Passage for review Start Marker
Our Woman In... Nepal
There's no main road from Tribhuvan airport, Kathmandu, so it's straight out into the hustle and bustle of the city - streets lined with people, rush-hour traffic and honking horns. Apparently the city's population has doubled in the past five years, and you can tell!
After a short time to chill out at the hotel, my guide arrived to whisk me off for a day packed full of sightseeing. Our first port of call was the river Bagmati, considered a holy river as a tributary of India's river Ganga. There are beautiful temples alongside the river, along with a number of funeral pyres. Fresh ones.
As I learnt from my guide, there are always cremations taking place along the riverside, 24 hours a day 7 days a week - cremation is a very important part of the Hindu religion due to the belief in the reincarnation of the soul. There were plenty of people lining the bridge over the river and the river bank opposite to watch the proceedings and we joined them to watch some of the ceremonies being performed. As we watched, another family were in the process of building a pyre, and further along a few young boys were in the river, searching for offerings such as gold earrings, to make a living.
Our next stop was the impressive Boudnath stupa – the largest stupa in Nepal, with prayer wheels around the circumference to help concentration, different levels of the stupa for different stages of meditation and colourful prayer-flags fluttering above.
Driving from place to place was almost as interesting as the destinations themselves, with horn-honking an every second occurrence and cows sitting amiably in the middle of the roads, completely un-ruffled by the craziness of the traffic trying to dodge them.
We spent the evening at a traditional restaurant called Bhojan Griha. I'd tell you where it is, but as there are no street addresses in Kathmandu, I really wouldn't know how! Here, in a restored mansion, they serve a set menu of delicious traditional Nepali food, punctuated with performances of traditional folk music and dances. Dishes included fried chicken, beef stew, spinach soup and fried potatoes, with rice and vegetables, washed down with potent rice wine and followed by a cup of Nepali tea flavoured with cardamom.
Passage for review End Marker
Given information Start Marker
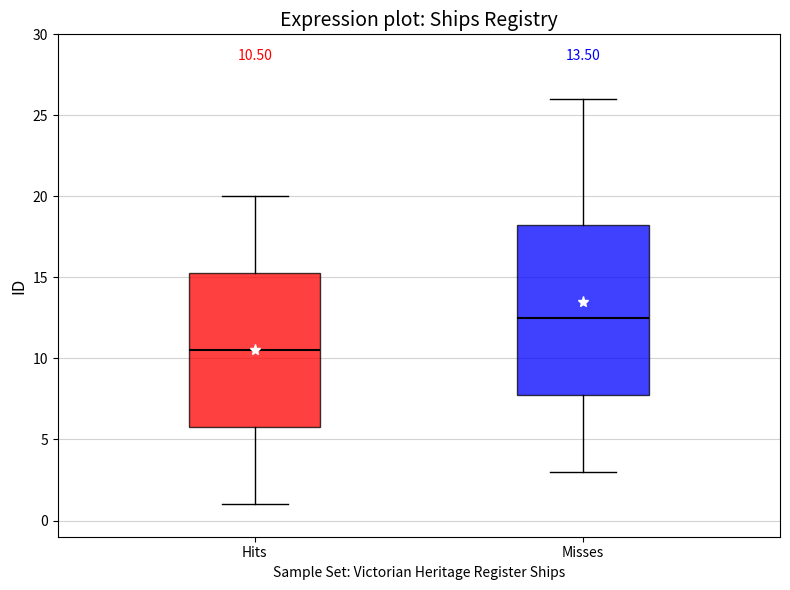

Which box has the highest median line?

Misses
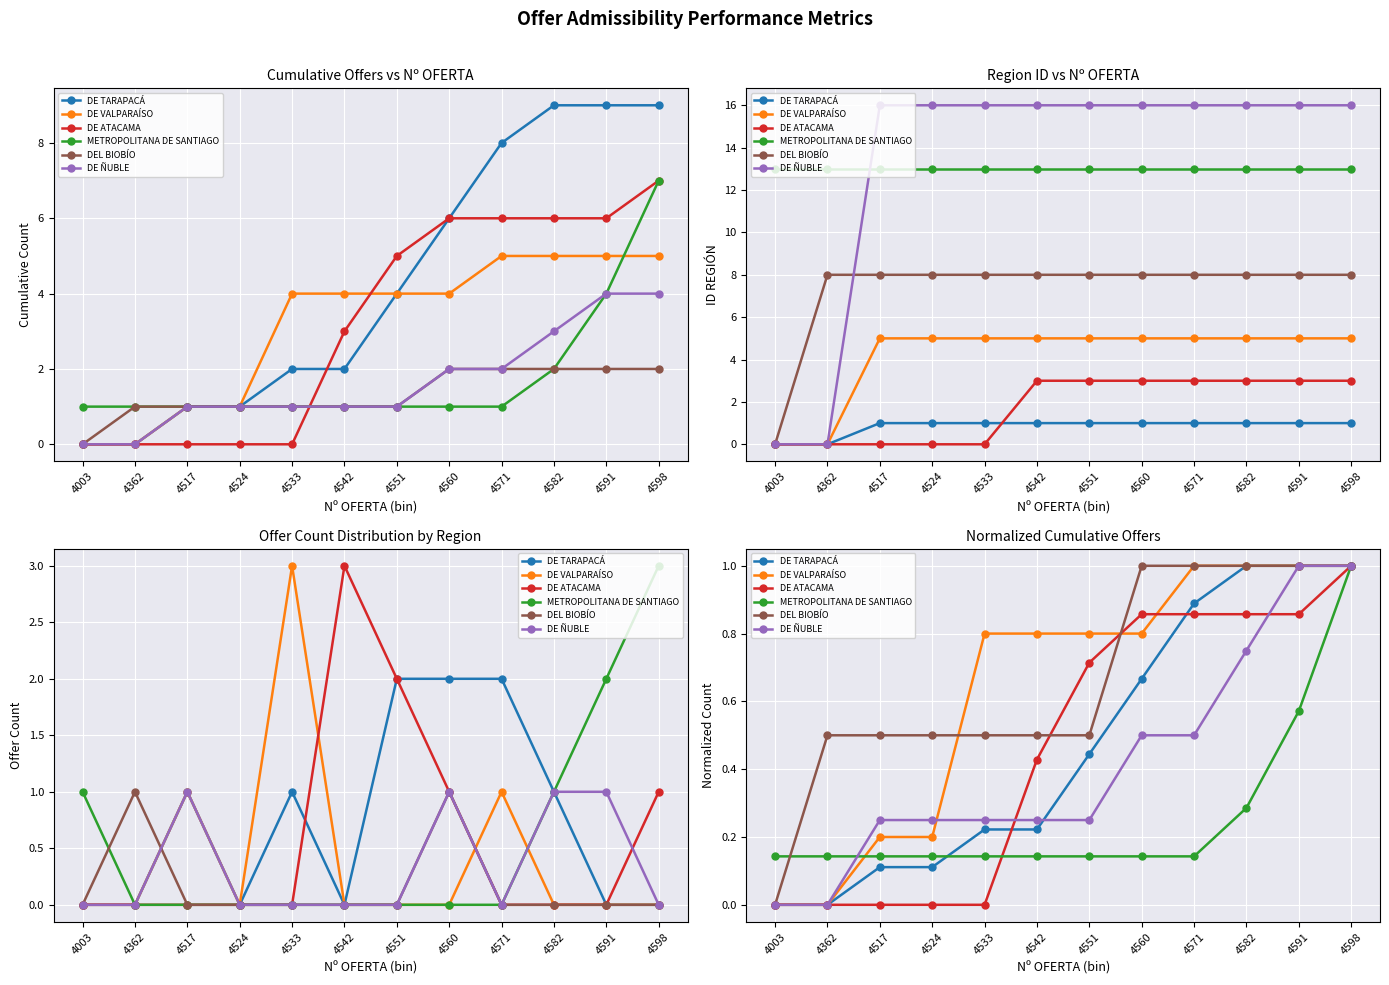

Rank the series at 4591 from lowest to highest value.

METROPOLITANA DE SANTIAGO, DE ATACAMA, DE TARAPACÁ, DE VALPARAÍSO, DEL BIOBÍO, DE ÑUBLE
Given information End Marker
## Work task A
Answer these questions from the Nepal travel piece:
(i) Of which river is the Bagmati a tributary?
(ii) Which stupa does the piece call the largest in Nepal?
(iii) What was the Nepali tea flavored with?
## Work task B
Write out the Nepal travel piece word for word from "We spent the" to "flavoured with cardamom.".

## Reply A
(i) India's river Ganga
(ii) The Boudnath stupa
(iii) Cardamom

## Reply B
We spent the evening at a traditional restaurant called Bhojan Griha. I'd tell you where it is, but as there are no street addresses in Kathmandu, I really wouldn't know how! Here, in a restored mansion, they serve a set menu of delicious traditional Nepali food, punctuated with performances of traditional folk music and dances. Dishes included fried chicken, beef stew, spinach soup and fried potatoes, with rice and vegetables, washed down with potent rice wine and followed by a cup of Nepali tea flavoured with cardamom.